## Record set
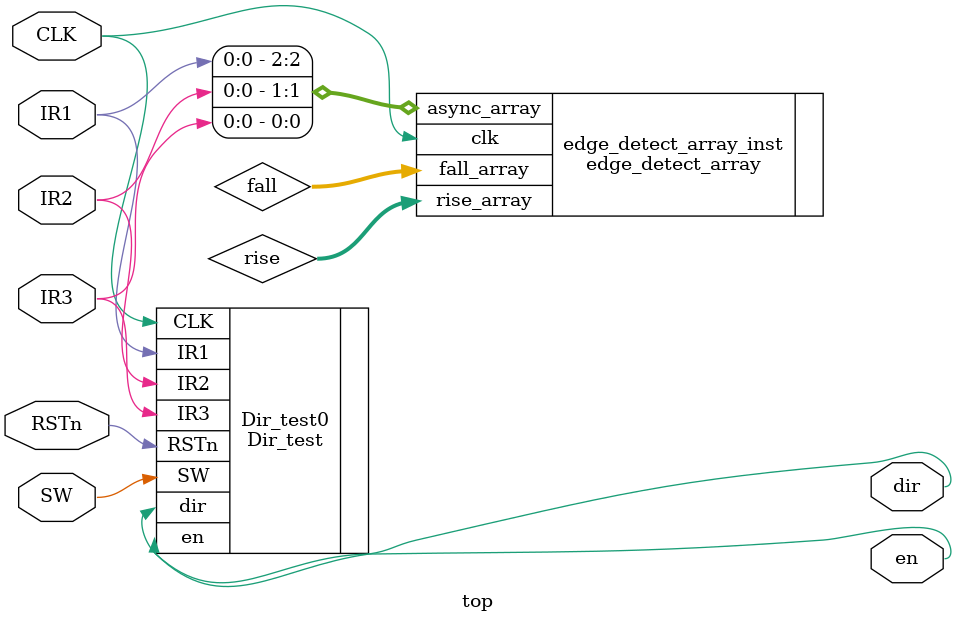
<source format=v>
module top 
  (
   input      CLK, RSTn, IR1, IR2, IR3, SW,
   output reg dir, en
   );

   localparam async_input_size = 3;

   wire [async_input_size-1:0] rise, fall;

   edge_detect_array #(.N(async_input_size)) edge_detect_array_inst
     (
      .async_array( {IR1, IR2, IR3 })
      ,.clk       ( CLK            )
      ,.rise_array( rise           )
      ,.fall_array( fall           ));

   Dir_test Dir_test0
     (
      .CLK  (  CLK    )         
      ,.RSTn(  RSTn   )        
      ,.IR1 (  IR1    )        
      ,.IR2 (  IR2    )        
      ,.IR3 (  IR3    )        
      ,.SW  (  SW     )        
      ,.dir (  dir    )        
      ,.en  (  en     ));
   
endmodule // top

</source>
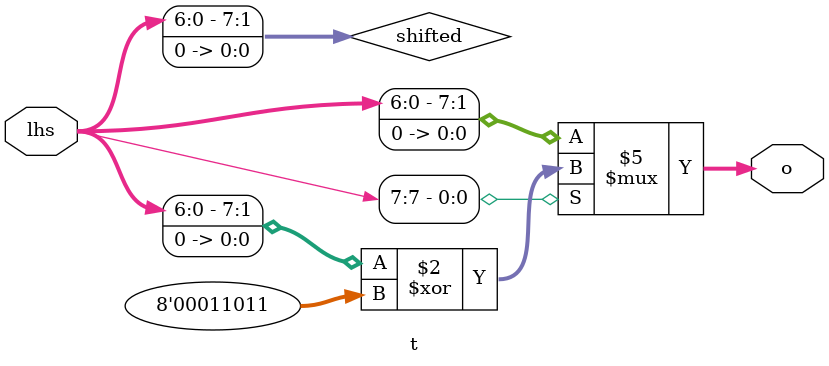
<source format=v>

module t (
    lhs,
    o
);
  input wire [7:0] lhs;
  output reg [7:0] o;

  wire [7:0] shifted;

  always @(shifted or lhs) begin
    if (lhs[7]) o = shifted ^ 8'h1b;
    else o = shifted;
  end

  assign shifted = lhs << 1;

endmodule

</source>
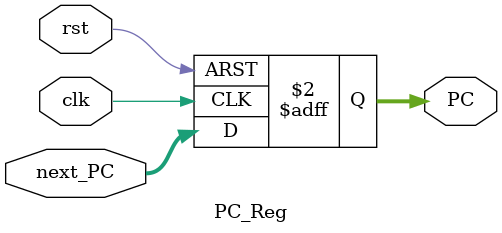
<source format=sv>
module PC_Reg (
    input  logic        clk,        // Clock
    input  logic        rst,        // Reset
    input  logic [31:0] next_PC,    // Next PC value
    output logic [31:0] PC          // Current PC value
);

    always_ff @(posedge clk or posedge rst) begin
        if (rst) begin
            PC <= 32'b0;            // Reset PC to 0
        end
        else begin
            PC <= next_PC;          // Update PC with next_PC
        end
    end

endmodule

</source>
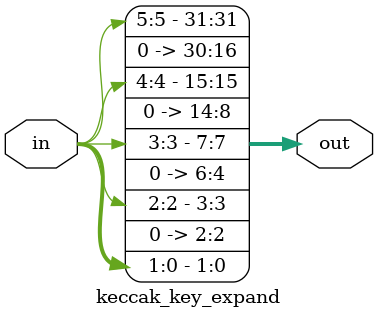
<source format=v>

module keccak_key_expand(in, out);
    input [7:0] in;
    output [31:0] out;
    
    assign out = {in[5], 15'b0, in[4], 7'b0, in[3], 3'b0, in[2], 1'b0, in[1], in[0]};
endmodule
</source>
---
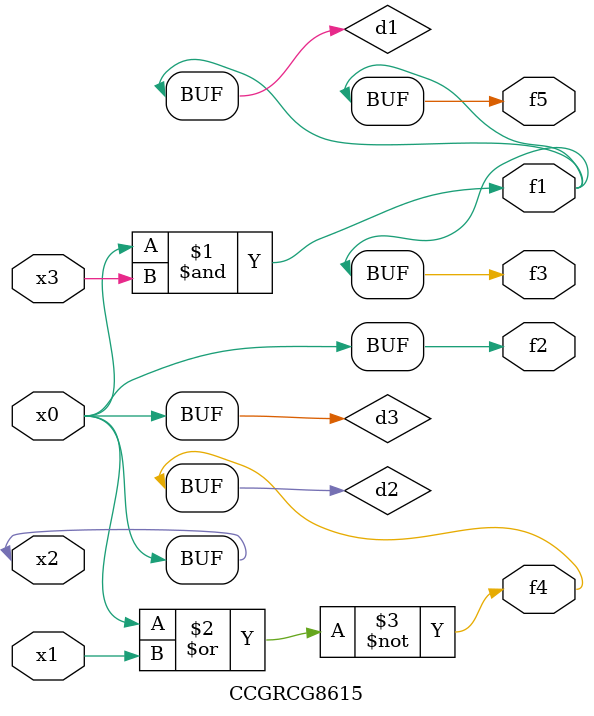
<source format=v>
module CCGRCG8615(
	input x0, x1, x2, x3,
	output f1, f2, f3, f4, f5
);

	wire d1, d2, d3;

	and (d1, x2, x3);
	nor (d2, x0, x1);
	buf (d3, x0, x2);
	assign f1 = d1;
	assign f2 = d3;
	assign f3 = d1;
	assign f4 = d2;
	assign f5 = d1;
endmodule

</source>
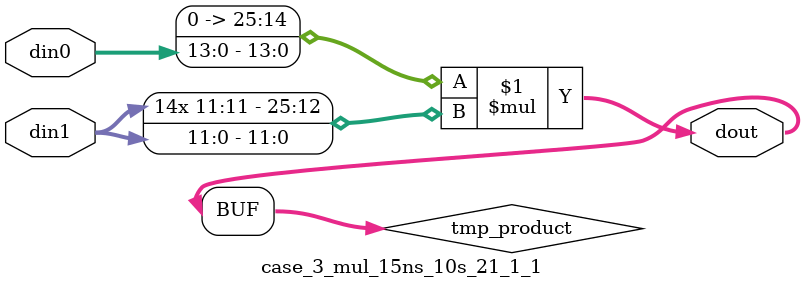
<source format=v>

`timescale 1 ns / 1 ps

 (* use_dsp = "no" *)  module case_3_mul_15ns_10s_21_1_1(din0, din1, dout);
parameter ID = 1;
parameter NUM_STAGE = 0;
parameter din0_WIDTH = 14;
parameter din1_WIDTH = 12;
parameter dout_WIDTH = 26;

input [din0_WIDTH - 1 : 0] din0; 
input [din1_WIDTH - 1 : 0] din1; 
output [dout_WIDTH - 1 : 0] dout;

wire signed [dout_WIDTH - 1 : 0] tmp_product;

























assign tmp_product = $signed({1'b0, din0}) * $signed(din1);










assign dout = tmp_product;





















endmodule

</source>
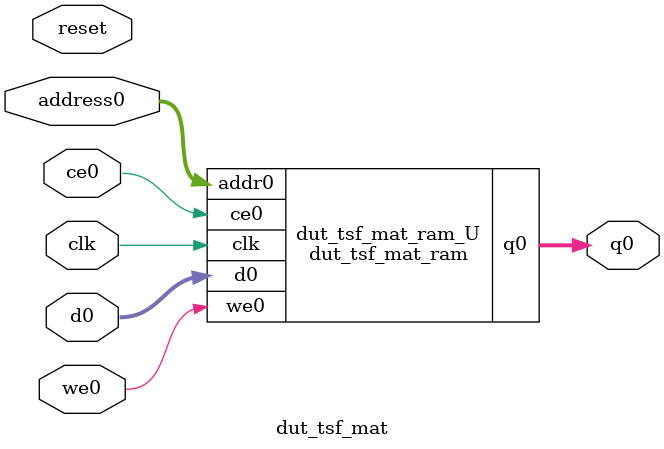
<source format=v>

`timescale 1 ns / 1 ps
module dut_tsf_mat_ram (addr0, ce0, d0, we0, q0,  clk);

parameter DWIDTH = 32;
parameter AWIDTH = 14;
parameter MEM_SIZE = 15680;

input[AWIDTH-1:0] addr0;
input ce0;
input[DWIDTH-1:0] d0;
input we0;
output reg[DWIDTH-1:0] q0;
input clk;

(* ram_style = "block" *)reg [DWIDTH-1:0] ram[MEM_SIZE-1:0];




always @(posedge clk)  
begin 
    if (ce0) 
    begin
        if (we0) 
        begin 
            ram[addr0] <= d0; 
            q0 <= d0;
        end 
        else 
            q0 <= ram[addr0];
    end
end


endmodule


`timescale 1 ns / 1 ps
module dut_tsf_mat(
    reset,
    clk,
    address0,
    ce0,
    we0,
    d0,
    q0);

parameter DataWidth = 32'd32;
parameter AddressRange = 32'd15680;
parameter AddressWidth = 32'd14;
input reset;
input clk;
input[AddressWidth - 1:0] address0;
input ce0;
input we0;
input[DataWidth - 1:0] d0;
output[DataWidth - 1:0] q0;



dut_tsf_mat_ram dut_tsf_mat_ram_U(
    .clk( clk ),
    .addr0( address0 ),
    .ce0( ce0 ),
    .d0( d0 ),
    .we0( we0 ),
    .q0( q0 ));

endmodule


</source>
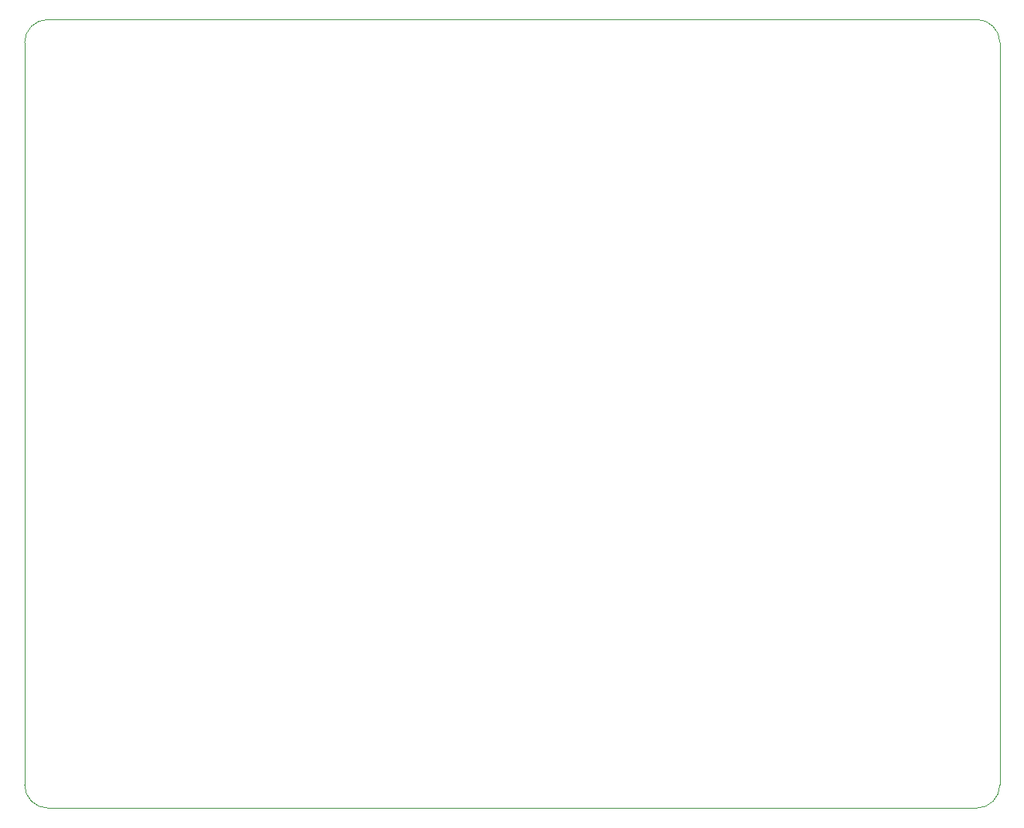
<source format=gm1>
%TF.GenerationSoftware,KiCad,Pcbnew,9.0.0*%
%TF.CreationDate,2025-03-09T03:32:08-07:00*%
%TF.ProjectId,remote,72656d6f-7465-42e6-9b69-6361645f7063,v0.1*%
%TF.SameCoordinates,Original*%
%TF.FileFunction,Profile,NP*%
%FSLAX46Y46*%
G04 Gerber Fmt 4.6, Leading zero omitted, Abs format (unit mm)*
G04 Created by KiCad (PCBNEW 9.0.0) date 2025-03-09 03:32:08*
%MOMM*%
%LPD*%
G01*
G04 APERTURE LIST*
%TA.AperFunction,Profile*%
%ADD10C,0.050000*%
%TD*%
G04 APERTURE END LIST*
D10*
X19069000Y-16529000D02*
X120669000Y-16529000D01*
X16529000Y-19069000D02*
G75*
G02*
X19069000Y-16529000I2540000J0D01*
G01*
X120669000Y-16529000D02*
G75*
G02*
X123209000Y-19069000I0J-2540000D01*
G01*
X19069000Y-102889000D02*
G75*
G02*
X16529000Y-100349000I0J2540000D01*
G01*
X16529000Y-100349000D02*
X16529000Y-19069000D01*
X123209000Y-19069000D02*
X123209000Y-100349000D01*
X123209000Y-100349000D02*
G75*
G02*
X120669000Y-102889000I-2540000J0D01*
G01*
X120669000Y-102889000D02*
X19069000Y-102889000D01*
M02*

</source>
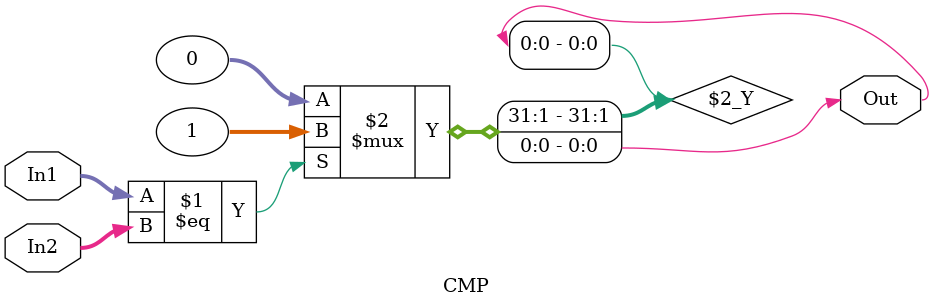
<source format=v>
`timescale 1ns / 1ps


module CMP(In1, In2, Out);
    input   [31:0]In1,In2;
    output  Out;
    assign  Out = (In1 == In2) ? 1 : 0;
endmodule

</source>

## Action item
From the entries above, return each line with the word "parameter" in it.

## Response to this exercise
parameter ID = 1;
parameter NUM_STAGE = 0;
parameter din0_WIDTH = 14;
parameter din1_WIDTH = 12;
parameter dout_WIDTH = 26;
parameter DWIDTH = 32;
parameter AWIDTH = 14;
parameter MEM_SIZE = 15680;
parameter DataWidth = 32'd32;
parameter AddressRange = 32'd15680;
parameter AddressWidth = 32'd14;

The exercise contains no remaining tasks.